When you are in a third world country one of the last places you want to have to visit is the hospital. I served a two year proselyting mission for The Church of Jesus Christ of Latter-day Saints in the Philippines in 1997-1999. We went out two by two, as a good safety measure for one, and we were among the native peoples everyday, but we had to take some other extra precautions to keep from getting sick, for example.
The locals referred to it as a weak American stomach, but we boiled water every night to be sure we killed off bacteria. Then we placed it in our fridge to be nice and cold in the morning. One day my companion was doing us a service by chipping off a thick wall of ice in our freezer with a knife, only he punctured the wall and the Freon came spilling out. We constantly joked with the locals that there were only two seasons in the Philippines, hot and hotter, but this was an El Ninyo season so it was a particularly bad heat wave that brought on drought conditions.
When we learned it would be a week or more until our freezer and refrigerator were fixed we opted to buy cold 1 liter sodas everyday from the vendor that lived below us. They didn’t have much bottled water available at the time, but I elected for that when they had it.

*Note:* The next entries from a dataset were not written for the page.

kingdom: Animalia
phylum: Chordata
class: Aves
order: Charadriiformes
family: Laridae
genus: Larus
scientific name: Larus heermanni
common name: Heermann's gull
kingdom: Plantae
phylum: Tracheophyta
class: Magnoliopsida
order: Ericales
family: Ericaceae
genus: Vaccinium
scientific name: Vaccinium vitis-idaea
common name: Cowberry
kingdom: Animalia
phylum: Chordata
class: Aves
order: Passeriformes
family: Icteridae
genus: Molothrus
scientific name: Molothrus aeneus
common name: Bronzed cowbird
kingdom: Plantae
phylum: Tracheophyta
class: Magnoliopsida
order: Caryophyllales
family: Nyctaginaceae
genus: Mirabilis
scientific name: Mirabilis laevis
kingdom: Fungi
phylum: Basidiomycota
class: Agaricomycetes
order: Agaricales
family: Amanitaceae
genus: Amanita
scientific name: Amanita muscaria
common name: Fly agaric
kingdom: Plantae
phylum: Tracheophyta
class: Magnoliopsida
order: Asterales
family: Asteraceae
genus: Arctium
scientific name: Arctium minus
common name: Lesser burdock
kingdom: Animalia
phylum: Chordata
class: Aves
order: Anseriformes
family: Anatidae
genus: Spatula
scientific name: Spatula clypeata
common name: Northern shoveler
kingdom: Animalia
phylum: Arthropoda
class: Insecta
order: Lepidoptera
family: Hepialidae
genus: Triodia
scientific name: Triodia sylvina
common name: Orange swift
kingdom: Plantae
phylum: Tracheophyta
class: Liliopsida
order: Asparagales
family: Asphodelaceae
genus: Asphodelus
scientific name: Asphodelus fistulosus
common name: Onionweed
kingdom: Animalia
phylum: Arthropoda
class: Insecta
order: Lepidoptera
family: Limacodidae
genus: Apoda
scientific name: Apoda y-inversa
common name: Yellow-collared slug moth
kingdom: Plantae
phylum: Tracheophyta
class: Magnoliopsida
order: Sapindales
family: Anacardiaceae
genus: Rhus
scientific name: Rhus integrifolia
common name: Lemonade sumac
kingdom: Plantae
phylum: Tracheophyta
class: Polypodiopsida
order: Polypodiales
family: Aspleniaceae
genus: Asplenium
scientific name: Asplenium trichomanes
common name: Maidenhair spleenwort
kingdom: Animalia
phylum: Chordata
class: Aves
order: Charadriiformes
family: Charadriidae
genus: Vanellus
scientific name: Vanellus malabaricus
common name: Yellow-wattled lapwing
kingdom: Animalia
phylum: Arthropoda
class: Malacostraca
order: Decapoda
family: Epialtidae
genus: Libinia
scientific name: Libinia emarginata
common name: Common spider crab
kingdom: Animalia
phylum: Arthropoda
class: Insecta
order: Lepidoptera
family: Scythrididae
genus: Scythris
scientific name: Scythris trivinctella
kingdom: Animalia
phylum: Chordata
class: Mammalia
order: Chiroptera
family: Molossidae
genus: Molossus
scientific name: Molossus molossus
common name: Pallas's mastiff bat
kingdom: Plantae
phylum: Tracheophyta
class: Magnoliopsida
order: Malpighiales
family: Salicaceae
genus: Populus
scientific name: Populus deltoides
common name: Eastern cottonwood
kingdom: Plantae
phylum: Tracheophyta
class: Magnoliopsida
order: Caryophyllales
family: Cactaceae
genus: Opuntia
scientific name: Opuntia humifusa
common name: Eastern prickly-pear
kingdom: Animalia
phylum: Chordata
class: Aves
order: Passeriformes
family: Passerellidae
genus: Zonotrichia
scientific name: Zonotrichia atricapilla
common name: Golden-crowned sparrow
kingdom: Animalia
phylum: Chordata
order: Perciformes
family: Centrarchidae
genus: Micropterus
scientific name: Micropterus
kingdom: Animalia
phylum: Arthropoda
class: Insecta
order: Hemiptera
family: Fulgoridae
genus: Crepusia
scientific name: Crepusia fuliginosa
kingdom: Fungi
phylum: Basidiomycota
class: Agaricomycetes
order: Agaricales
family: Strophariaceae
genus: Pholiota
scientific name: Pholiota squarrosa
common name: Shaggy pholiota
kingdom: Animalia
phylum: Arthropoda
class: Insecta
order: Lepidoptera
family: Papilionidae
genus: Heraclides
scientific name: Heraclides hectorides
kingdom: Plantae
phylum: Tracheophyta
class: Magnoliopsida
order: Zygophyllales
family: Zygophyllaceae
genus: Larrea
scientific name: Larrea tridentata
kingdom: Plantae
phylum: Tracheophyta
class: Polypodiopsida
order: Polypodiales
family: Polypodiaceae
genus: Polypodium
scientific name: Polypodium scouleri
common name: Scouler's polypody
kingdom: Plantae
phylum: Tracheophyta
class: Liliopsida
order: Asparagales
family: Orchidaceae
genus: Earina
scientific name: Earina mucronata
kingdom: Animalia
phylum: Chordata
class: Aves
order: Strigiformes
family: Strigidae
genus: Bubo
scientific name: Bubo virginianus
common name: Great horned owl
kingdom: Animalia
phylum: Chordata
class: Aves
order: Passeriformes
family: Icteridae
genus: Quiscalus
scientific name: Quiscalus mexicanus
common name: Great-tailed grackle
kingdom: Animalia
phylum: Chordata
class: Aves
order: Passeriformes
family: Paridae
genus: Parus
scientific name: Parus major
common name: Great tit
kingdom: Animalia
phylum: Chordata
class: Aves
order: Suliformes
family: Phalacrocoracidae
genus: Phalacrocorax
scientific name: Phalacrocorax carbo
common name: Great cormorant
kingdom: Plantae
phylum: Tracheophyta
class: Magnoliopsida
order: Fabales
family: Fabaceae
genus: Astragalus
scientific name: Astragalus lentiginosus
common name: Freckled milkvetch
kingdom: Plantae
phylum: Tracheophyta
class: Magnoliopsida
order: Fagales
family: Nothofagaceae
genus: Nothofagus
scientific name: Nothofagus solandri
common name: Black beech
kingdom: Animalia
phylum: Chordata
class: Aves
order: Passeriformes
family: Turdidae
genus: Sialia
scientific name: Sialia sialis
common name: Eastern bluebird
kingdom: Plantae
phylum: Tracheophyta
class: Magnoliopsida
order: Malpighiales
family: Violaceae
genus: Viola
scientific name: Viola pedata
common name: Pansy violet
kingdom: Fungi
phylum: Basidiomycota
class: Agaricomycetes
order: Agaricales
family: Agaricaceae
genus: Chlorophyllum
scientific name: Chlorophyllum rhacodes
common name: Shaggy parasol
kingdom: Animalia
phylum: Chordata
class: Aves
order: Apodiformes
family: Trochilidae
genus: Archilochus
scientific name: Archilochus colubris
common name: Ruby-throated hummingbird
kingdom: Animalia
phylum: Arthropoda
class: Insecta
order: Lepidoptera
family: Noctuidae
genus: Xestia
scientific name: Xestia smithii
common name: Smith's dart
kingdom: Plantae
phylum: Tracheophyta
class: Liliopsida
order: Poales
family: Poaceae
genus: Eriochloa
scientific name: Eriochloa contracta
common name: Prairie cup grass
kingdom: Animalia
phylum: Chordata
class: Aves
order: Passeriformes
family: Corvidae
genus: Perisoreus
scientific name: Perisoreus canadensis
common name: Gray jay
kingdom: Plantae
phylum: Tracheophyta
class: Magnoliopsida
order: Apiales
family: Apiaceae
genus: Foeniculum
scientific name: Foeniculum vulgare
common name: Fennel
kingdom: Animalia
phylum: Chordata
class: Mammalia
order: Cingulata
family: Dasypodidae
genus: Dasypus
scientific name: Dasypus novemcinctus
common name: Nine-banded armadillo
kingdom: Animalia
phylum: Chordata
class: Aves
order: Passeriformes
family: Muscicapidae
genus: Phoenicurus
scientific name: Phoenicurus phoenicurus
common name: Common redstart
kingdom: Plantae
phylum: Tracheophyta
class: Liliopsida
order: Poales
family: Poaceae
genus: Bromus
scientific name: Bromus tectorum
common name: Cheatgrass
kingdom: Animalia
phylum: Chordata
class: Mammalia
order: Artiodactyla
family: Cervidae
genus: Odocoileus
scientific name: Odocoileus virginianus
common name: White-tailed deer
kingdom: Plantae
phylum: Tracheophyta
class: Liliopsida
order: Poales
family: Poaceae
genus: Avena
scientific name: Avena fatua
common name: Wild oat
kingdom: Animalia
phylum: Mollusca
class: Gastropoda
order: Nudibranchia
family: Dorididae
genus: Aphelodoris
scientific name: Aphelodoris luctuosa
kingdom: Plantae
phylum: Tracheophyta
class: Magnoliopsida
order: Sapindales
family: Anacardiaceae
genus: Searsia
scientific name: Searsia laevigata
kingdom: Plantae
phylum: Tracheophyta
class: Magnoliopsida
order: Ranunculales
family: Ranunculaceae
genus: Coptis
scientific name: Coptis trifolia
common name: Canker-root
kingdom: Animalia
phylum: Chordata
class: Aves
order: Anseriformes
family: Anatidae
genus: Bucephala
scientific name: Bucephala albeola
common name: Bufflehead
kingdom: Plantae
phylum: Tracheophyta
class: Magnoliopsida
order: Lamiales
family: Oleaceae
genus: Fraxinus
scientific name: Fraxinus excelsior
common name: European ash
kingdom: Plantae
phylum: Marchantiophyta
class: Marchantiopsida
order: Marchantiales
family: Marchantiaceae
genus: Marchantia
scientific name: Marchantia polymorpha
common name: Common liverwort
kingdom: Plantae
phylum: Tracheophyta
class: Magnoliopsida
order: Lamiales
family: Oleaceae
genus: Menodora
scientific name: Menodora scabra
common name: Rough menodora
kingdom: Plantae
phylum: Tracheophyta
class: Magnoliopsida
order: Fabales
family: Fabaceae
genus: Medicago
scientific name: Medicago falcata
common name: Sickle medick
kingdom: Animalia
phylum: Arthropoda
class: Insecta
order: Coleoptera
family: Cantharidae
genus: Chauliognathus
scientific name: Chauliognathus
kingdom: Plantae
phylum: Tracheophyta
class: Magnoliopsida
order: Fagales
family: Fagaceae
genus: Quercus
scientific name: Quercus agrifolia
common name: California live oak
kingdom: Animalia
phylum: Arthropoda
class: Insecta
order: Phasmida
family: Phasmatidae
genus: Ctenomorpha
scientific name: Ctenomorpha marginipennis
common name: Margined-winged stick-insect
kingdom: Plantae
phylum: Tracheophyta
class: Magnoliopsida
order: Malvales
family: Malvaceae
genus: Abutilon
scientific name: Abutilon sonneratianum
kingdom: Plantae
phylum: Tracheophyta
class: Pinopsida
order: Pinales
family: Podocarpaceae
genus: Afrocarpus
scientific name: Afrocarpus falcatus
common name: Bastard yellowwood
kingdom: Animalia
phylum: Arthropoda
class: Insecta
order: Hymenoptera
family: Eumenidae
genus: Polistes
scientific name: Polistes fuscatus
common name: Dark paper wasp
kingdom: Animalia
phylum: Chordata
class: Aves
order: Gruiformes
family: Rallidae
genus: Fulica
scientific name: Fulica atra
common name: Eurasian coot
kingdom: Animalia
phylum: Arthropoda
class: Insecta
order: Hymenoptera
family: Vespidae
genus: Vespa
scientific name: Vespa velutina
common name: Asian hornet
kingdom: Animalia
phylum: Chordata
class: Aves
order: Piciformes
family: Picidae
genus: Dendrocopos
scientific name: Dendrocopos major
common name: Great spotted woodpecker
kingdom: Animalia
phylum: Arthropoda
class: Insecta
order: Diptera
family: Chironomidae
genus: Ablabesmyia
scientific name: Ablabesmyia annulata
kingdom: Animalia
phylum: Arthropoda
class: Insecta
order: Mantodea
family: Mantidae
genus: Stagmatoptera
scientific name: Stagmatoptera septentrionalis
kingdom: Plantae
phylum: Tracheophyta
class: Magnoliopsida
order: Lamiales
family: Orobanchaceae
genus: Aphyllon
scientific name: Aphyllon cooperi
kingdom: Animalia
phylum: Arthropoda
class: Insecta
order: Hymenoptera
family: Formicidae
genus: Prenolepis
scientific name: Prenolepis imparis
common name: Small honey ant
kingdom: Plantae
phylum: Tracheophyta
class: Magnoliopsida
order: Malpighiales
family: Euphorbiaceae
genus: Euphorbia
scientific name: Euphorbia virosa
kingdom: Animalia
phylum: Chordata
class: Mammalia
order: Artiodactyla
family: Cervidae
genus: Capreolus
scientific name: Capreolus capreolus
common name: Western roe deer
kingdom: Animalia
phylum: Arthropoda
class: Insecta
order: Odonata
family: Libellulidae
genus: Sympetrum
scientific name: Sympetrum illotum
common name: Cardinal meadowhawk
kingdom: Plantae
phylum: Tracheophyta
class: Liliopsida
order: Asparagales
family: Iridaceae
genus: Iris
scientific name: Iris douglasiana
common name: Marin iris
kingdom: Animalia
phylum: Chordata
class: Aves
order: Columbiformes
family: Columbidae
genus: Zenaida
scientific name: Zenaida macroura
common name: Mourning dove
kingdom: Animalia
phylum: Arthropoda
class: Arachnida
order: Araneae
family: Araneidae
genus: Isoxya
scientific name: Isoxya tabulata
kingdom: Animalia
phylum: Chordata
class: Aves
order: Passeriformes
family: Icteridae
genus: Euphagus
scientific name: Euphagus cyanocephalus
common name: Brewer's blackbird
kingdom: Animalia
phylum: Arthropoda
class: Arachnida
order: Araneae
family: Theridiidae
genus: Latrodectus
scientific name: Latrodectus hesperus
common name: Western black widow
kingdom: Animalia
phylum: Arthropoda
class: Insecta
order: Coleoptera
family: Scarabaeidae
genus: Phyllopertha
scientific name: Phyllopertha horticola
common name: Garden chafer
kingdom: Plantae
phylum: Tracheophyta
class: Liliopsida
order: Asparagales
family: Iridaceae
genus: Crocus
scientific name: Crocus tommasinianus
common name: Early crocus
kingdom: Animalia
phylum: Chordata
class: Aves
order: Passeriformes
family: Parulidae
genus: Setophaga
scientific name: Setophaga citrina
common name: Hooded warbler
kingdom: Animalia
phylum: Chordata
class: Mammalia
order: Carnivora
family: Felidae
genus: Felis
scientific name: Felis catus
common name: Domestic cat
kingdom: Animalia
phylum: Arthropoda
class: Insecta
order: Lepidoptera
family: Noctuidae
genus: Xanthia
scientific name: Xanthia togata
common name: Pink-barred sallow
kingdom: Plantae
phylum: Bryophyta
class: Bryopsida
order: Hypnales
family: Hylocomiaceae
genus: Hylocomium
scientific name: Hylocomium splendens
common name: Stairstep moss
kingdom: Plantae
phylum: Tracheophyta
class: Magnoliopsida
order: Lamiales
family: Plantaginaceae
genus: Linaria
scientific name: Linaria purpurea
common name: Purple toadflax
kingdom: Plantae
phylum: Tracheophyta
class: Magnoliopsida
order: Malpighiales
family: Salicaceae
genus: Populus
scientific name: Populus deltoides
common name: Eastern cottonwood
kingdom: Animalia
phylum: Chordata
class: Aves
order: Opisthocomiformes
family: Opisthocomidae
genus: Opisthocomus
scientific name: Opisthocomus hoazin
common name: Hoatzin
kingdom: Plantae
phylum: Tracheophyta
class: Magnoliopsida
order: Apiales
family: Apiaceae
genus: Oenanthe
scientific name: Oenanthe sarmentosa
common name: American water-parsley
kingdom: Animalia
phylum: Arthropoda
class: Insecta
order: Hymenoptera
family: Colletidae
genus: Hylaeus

One morning my companion could not move from his bed. He was holding his stomach and groaning. He barely wanted to talk. I took him to the emergency room. He had thought he would never beg to visit the hospital, but this was an exception.
They discovered that he had a kidney infection from our soda drinking. Lucky for him they gave him medicine and sent us packing. He got off easy as it was only an infection not yet a kidney stone, and we didn’t even have to stay the night. He thought I got off too easy, so I always teased him that I didn’t bust the fridge.